Casey Guernsey (born October 14, 1980) is an American politician. A Republican, he is a former member of the Missouri House of Representatives. Guernsey represented the 3rd, and then the 2nd District, encompassing all or portions of Daviess, Gentry, Grundy, Harrison, Mercer, Sullivan, and Worth counties in north central Missouri. Due to Missouri House redistricting following the 2010 U.S. Census, much of the current 3rd District was renamed the 2nd District effective January, 2013. The new boundaries include all of Daviess, DeKalb, Gentry, and Harrison counties, but no longer all or parts of Grundy, Mercer, Sullivan, or Worth counties. Guernsey ran for the newly created 2nd District and won in the November, 2012 general election. On January 31, 2014, Guernsey announced he would not be a candidate for re-election in the 2014 Missouri House races nor would he be running for any seat in the Missouri Senate.

==Personal history==
Casey Lee Guernsey was born October 14, 1980, in the medical facilities at the United States Air Force Academy near Colorado Springs, Colorado. He is a 1999 graduate of South Harrison R-II High School in Bethany, Missouri. Following high school, Guernsey attended College of the Ozarks near Branson, Missouri, graduating with a Bachelor of Science degree in Business Administration in 2003. Representative Guernsey is a 7th generation family farmer and actively involved in the family dairy and beef production when not busy in the state legislature. Previously Guernsey served as a staff policy analyst for U.S.Congressmen Roy Blunt and Sam Graves in Washington, D.C. He is a member of the Blue Ridge Christian Union Church as well as active with the National Rifle Association of America, National Federation of Independent Business (NFIB), and Rotary International.

==Political history==
Guernsey has a family history of political involvement. His ancestors include Senator Charles A. Guernsey and Richard Gentry, a former Missouri state Senator killed while leading troops at the Battle of Lake Okeechobee during the Seminole Wars. Casey Guernsey first ran for State Representative in 2006, losing to incumbent Jim Whorton. Whorton was term-limited under Missouri law from seeking reelection in 2008. In November of that year Guernsey defeated Democrat Mike Hepler to win his first term in the House. Guernsey ran unopposed in 2010. In November, 2012 Guernsey ran for the newly created 2nd District seat, defeating Independent candidate Jim Nash to earn a third term in the Missouri House.

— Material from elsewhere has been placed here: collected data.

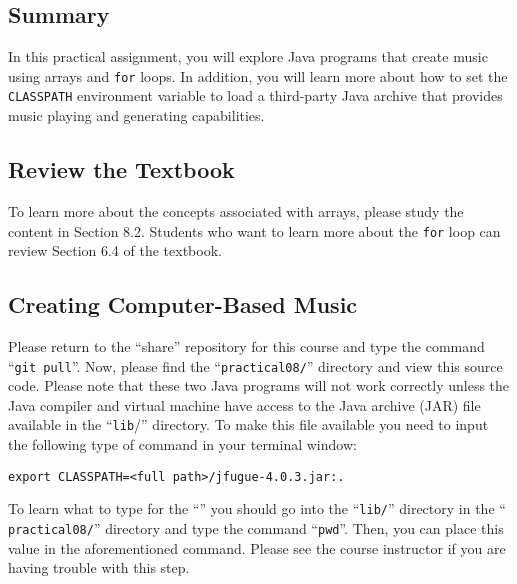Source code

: 



\subsection*{Summary}
\vspace*{-.05in}

In this practical assignment, you will explore Java programs that create music using arrays and {\tt for} loops. In
addition, you will learn more about how to set the {\tt CLASSPATH} environment variable to load a third-party Java
archive that provides music playing and generating capabilities.

\vspace*{-.1in}
\subsection*{Review the Textbook}
\vspace*{-.05in}

To learn more about the concepts associated with arrays, please study the content in Section 8.2. Students who want to
learn more about the {\tt for} loop can review Section 6.4 of the textbook.

\vspace*{-.1in}
\subsection*{Creating Computer-Based Music}
\vspace*{-.05in}

Please return to the ``share'' repository for this course and type the command ``{\tt git pull}''. Now, please find the
``{\tt practical08/}'' directory and view this source code. Please note that these two Java programs will not work
correctly unless the Java compiler and virtual machine have access to the Java archive (JAR) file available in the
``{\tt lib}/'' directory. To make this file available you need to input the following type of command in your terminal
window:

  {\tt export CLASSPATH=<full path>/jfugue-4.0.3.jar:.}

  To learn what to type for the ``{\tt <full path>}'' you should go into the ``{\tt lib/}'' directory in the ``{\tt
practical08/}'' directory and type the command ``{\tt pwd}''.  Then, you can place this value in the aforementioned
command. Please see the course instructor if you are having trouble with this step.

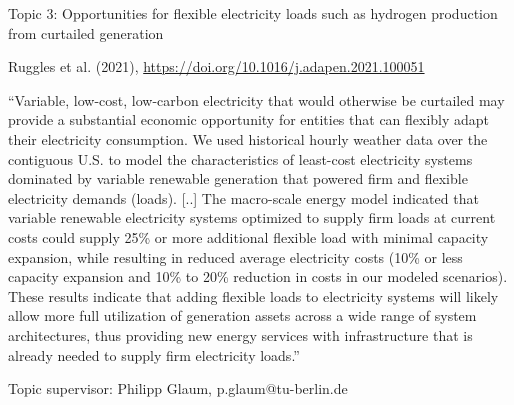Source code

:\documentclass[10pt,aspectratio=169,dvipsnames]{beamer}
\begin{document}
\begin{frame}
  \begin{block}{Topic 3: Opportunities for flexible electricity loads such as hydrogen production from curtailed generation}
      
    Ruggles et al. (2021), \href{https://doi.org/10.1016/j.adapen.2021.100051}{https://doi.org/10.1016/j.adapen.2021.100051}
    
    \enquote{Variable, low-cost, low-carbon electricity that would otherwise be curtailed may provide a substantial economic opportunity for entities that can flexibly adapt their electricity consumption. We used historical hourly weather data over the contiguous U.S. to model the characteristics of least-cost electricity systems dominated by variable renewable generation that powered firm and flexible electricity demands (loads). [..] The macro-scale energy model indicated that variable renewable electricity systems optimized to supply firm loads at current costs could supply 25\% or more additional flexible load with minimal capacity expansion, while resulting in reduced average electricity costs (10\% or less capacity expansion and 10\% to 20\% reduction in costs in our modeled scenarios). These results indicate that adding flexible loads to electricity systems will likely allow more full utilization of generation assets across a wide range of system architectures, thus providing new energy services with infrastructure that is already needed to supply firm electricity loads.}

    \hfill
    Topic supervisor: Philipp Glaum, p.glaum@tu-berlin.de
    
  \end{block}
\end{frame}
\end{document}
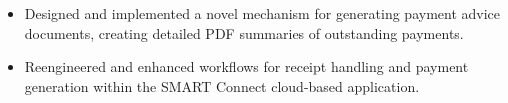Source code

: \begin{minipage}{\linewidth}
\begin{itemize}
  \item Designed and implemented a novel mechanism for generating payment advice documents, creating detailed PDF summaries of outstanding payments.
  \item Reengineered and enhanced workflows for receipt handling and payment generation within the SMART Connect cloud-based application.
\end{itemize}
\end{minipage}
\divider
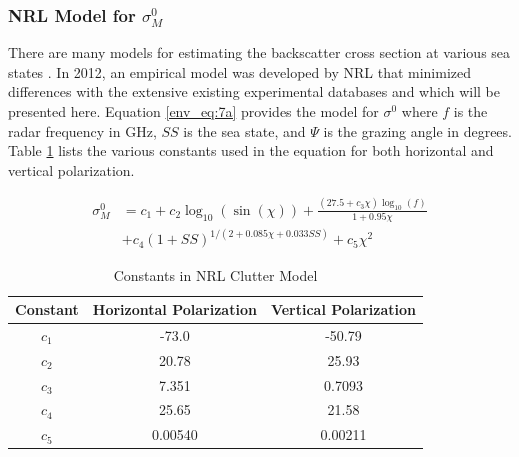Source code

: \subsubsection{NRL Model for $\sigma_M^0$}
There are many models for estimating the backscatter cross section at various sea states \cite{blake_radar} \cite{richards_radar} \cite{nathanson_radar}. In 2012, an empirical model was developed by NRL that minimized differences with the extensive existing experimental databases \cite{gregers-hansen_clutter} and which will be presented here. Equation \ref{env_eq:7a} provides the model for $\sigma^0$ where $f$ is the radar frequency in GHz, $SS$ is the sea state, and $\Psi$ is the grazing angle in degrees. Table \ref{env_tab:0} lists the various constants used in the equation for both horizontal and vertical polarization.

\begin{equation}
\begin{aligned}
  \sigma_M^0 &= c_1 + c_2 \log_{10}(\sin(\chi))+\frac{\left(27.5 + c_3\chi\right)\log_{10}(f)}{1+0.95\chi}\\
  &+c_4\left(1 + SS \right)^{1/\left(2+0.085\chi + 0.033SS\right)}
 + c_5\chi^2 
 \end{aligned}
 \label{env_eq:7a}
  \end{equation}
  \renewcommand{\baselinestretch}{2} \small\normalsize
  
  \begin{table}[H]
  \begin{center}
      \renewcommand{\baselinestretch}{1} \small\normalsize
  \begin{quote}
    \caption[Constants in NRL Clutter Model]{Constants in NRL Clutter Model\label{env_tab:0}}
  \end{quote}
  \begin{tabular} {|c | c | c|}
    \hline
  \bf{Constant} & \bf{Horizontal Polarization} & \bf{Vertical Polarization} \\ \hline
  $c_1$ & -73.0 & -50.79  \\ \hline
  $c_2$ & 20.78 & 25.93  \\ \hline
  $c_3$ & 7.351 & 0.7093 \\ \hline
  $c_4$ & 25.65 & 21.58  \\ \hline
  $c_5$ & 0.00540 & 0.00211 \\ \hline
\end{tabular}
\end{center}
\end{table}
\renewcommand{\baselinestretch}{2} \small\normalsize
  
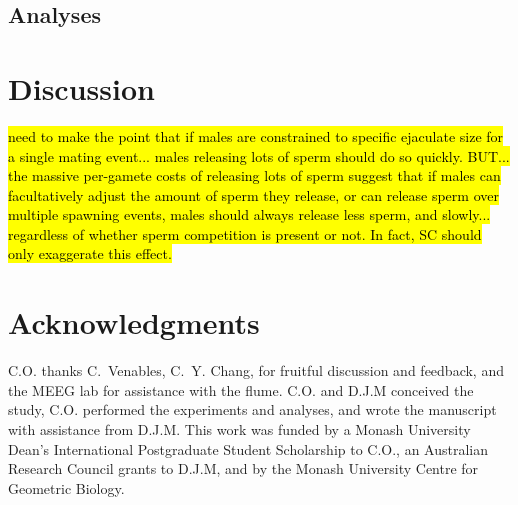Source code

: \documentclass{article}
\begin{document}
	\subsection*{Analyses}


\section*{Discussion}

\hl{need to make the point that if males are constrained to specific ejaculate size for a single mating event... males releasing lots of sperm should do so quickly.  BUT... the massive per-gamete costs of releasing lots of sperm suggest that if males can facultatively adjust the amount of sperm they release, or can release sperm over multiple spawning events, males should always release less sperm, and slowly... regardless of whether sperm competition is present or not. In fact, SC should only exaggerate this effect.}



\section*{Acknowledgments}
C.O. thanks C.~Venables, C.~Y. Chang, for fruitful discussion and feedback, and the MEEG lab for assistance with the flume. C.O. and D.J.M conceived the study, C.O. performed the experiments and analyses, and wrote the manuscript with assistance from D.J.M. This work was funded by a Monash University Dean's International Postgraduate Student Scholarship to C.O., an Australian Research Council grants to D.J.M, and by the Monash University Centre for Geometric Biology.

\newpage{}




\end{document}
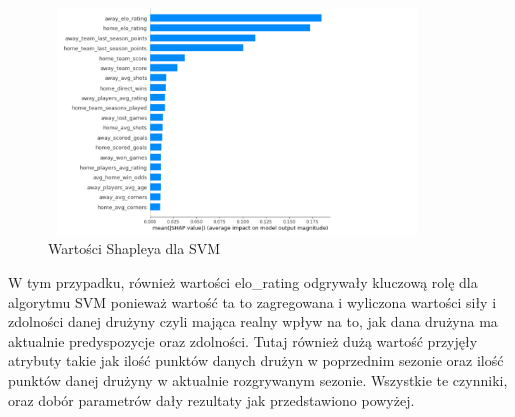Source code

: \begin{figure}[H] 
        \centering\includegraphics[width=10cm,height=6cm]{figures/ShapSVM.png}
        \caption{Wartości Shapleya dla SVM}\label{Shap-SVM}
\end{figure}
W tym przypadku, również wartości elo\_rating odgrywały kluczową rolę dla algorytmu SVM ponieważ wartość ta to zagregowana i wyliczona wartości siły i zdolności danej drużyny czyli mająca realny wpływ na to, jak dana drużyna ma aktualnie predyspozycje oraz zdolności. Tutaj również dużą wartość przyjęły atrybuty takie jak ilość punktów danych drużyn w poprzednim sezonie oraz ilość punktów danej drużyny w aktualnie rozgrywanym sezonie. Wszystkie te czynniki, oraz dobór parametrów dały rezultaty jak przedstawiono powyżej.
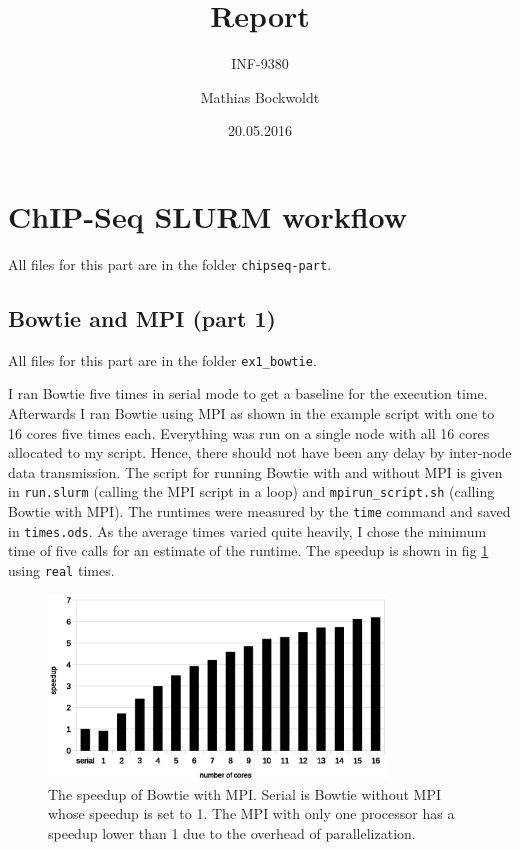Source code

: \documentclass[paper=a4, 12pt]{scrartcl}
\begin{document}
\title{Report}
\subtitle{INF-9380}
\author{Mathias Bockwoldt}
\date{20.05.2016}

\maketitle

\onehalfspacing

\section{ChIP-Seq SLURM workflow}

All files for this part are in the folder \texttt{chipseq-part}.

\subsection{Bowtie and MPI (part 1)}

All files for this part are in the folder \texttt{ex1\_bowtie}.

I ran Bowtie five times in serial mode to get a baseline for the execution time. Afterwards I ran Bowtie using MPI as shown in the example script with one to 16 cores five times each. Everything was run on a single node with all 16 cores allocated to my script. Hence, there should not have been any delay by inter-node data transmission. The script for running Bowtie with and without MPI is given in \texttt{run.slurm} (calling the MPI script in a loop) and \texttt{mpirun\_script.sh} (calling Bowtie with MPI). The runtimes were measured by the \texttt{time} command and saved in \texttt{times.ods}. As the average times varied quite heavily, I chose the minimum time of five calls for an estimate of the runtime. The speedup is shown in fig \ref{fig:chipseq-bowtie} using \texttt{real} times.

\begin{figure}[ht]
	\centering
		\includegraphics[width=0.8\textwidth]{chipseq-bowtie}
	\caption{The speedup of Bowtie with MPI. Serial is Bowtie without MPI whose speedup is set to 1. The MPI with only one processor has a speedup lower than 1 due to the overhead of parallelization.}
	\label{fig:chipseq-bowtie}
\end{figure}
\end{document}
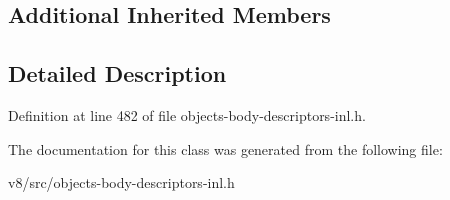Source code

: \subsection*{Additional Inherited Members}


\subsection{Detailed Description}


Definition at line 482 of file objects-\/body-\/descriptors-\/inl.\+h.



The documentation for this class was generated from the following file\+:\begin{DoxyCompactItemize}
\item 
v8/src/objects-\/body-\/descriptors-\/inl.\+h\end{DoxyCompactItemize}
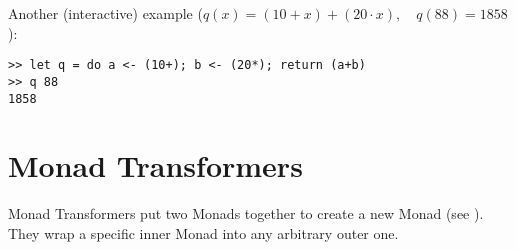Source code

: \documentclass[a4paper]{article}
\begin{document}
Another (interactive) example ($q(x)=(10+x)+(20\cdot x),\quad q(88)=1858$):
\begin{verbatim}
>> let q = do a <- (10+); b <- (20*); return (a+b)
>> q 88
1858
\end{verbatim}

\section{Monad Transformers}

Monad Transformers put two Monads together to create a new Monad (see
). They wrap a specific inner Monad into any arbitrary outer one.
\end{document}
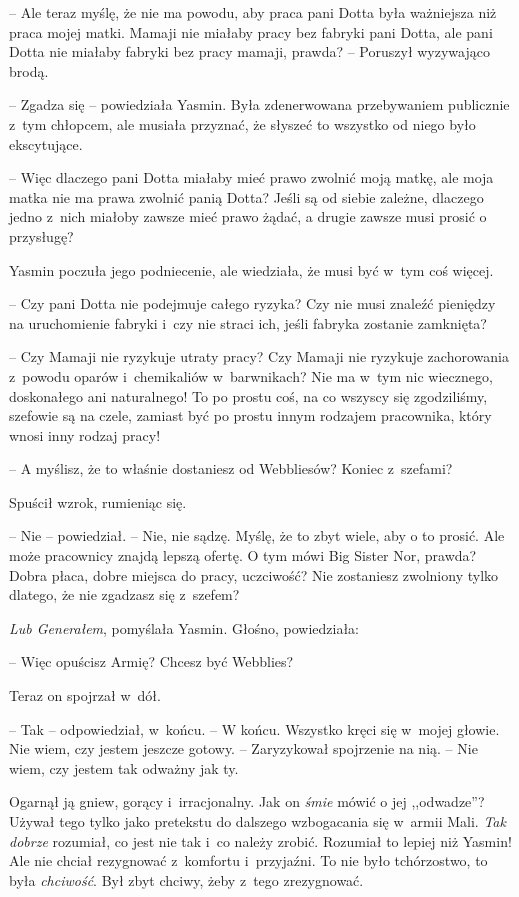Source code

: \documentclass[oneside,polish,11pt,rmheadings]{mwbk}
\begin{document}
-- Ale teraz myślę, że nie ma powodu, aby praca pani Dotta była ważniejsza niż praca mojej matki. Mamaji nie miałaby pracy bez fabryki pani Dotta, ale pani Dotta nie miałaby fabryki bez pracy mamaji, prawda? -- Poruszył wyzywająco brodą.

-- Zgadza się -- powiedziała Yasmin. Była zdenerwowana przebywaniem publicznie z~tym chłopcem, ale musiała przyznać, że słyszeć to wszystko od niego było ekscytujące.

-- Więc dlaczego pani Dotta miałaby mieć prawo zwolnić moją matkę, ale moja matka nie ma prawa zwolnić panią Dotta? Jeśli są od siebie zależne, dlaczego jedno z~nich miałoby zawsze mieć prawo żądać, a drugie zawsze musi prosić o przysługę?

Yasmin poczuła jego podniecenie, ale wiedziała, że musi być w~tym coś więcej. 

-- Czy pani Dotta nie podejmuje całego ryzyka? Czy nie musi znaleźć pieniędzy na uruchomienie fabryki i~czy nie straci ich, jeśli fabryka zostanie zamknięta?

-- Czy Mamaji nie ryzykuje utraty pracy? Czy Mamaji nie ryzykuje zachorowania z~powodu oparów i~chemikaliów w~barwnikach? Nie ma w~tym nic wiecznego, doskonałego ani naturalnego! To po prostu coś, na co wszyscy się zgodziliśmy, szefowie są na czele, zamiast być po prostu innym rodzajem pracownika, który wnosi inny rodzaj pracy!

-- A myślisz, że to właśnie dostaniesz od Webbliesów? Koniec z~szefami?

Spuścił wzrok, rumieniąc się. 

-- Nie -- powiedział. -- Nie, nie sądzę. Myślę, że to zbyt wiele, aby o to prosić. Ale może pracownicy znajdą lepszą ofertę. O tym mówi Big Sister Nor, prawda? Dobra płaca, dobre miejsca do pracy, uczciwość? Nie zostaniesz zwolniony tylko dlatego, że nie zgadzasz się z~szefem?

\textit{Lub Generałem}, pomyślała Yasmin. Głośno, powiedziała: 

-- Więc opuścisz Armię? Chcesz być Webblies?

Teraz on spojrzał w~dół. 

-- Tak -- odpowiedział, w~końcu. -- W końcu. Wszystko kręci się w~mojej głowie. Nie wiem, czy jestem jeszcze gotowy. -- Zaryzykował spojrzenie na nią. -- Nie wiem, czy jestem tak odważny jak ty.

Ogarnął ją gniew, gorący i~irracjonalny. Jak on \textit{śmie }mówić o jej ,,odwadze''? Używał tego tylko jako pretekstu do dalszego wzbogacania się w~armii Mali. \textit{Tak dobrze }rozumiał, co jest nie tak i~co należy zrobić. Rozumiał to lepiej niż Yasmin! Ale nie chciał rezygnować z~komfortu i~przyjaźni. To nie było tchórzostwo, to była \textit{chciwość}. Był zbyt chciwy, żeby z~tego zrezygnować.
\end{document}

Missouri 3rd District State Representative Election 2006
| Party |  | Candidate | Votes | % | ±% |
|---|---|---|---|---|---|
|  | Democratic | Jim Whorton | 7,305 | 53.2 | Winner |
|  | Republican | Casey Guernsey | 6,416 | 46.8 |  |

Missouri 3rd District State Representative Election 2008
| Party |  | Candidate | Votes | % | ±% |
|---|---|---|---|---|---|
|  | Republican | Casey Guernsey | 9,924 | 62.2 | Winner |
|  | Democratic | Mike Hepler | 6,025 | 37.8 |  |

Missouri 2nd District State Representative Election 2012
| Party |  | Candidate | Votes | % | ±% |
|---|---|---|---|---|---|
|  | Republican | Casey Guernsey | 10,822 | 78 | Winner |
|  | Independent | Jim Nash | 3,055 | 22 |  |

===Legislative assignments===
Representative Guernsey serves on the following committees:
- Chair, Agribusiness.
- Appropriations - Agriculture and Natural Resources subcommittee.
- Budget.
- Rules.
- Special Standing Committee on Renewable Energy.

===Political future===
On January 31, 2014, Representative Guernsey announced he would not be seeking re-election for a final two-year term from the 2nd District, as allowed under Missouri term limits. Neither, said Guernsey, would he be a candidate for the 12th District Missouri Senate seat being vacated by term-limited Republican Brad Lager, even after loaning his campaign committee $100,000 to run for the vacated Senate seat and clearing the primary field of opposition. Guernsey cited a desire to take a different direction in his life and the large time spent away from home serving his constituents as reasons for his decision. He did not rule out the possibility of running for elected office in the future, however, and vowed to stay active in Missouri Republican politics.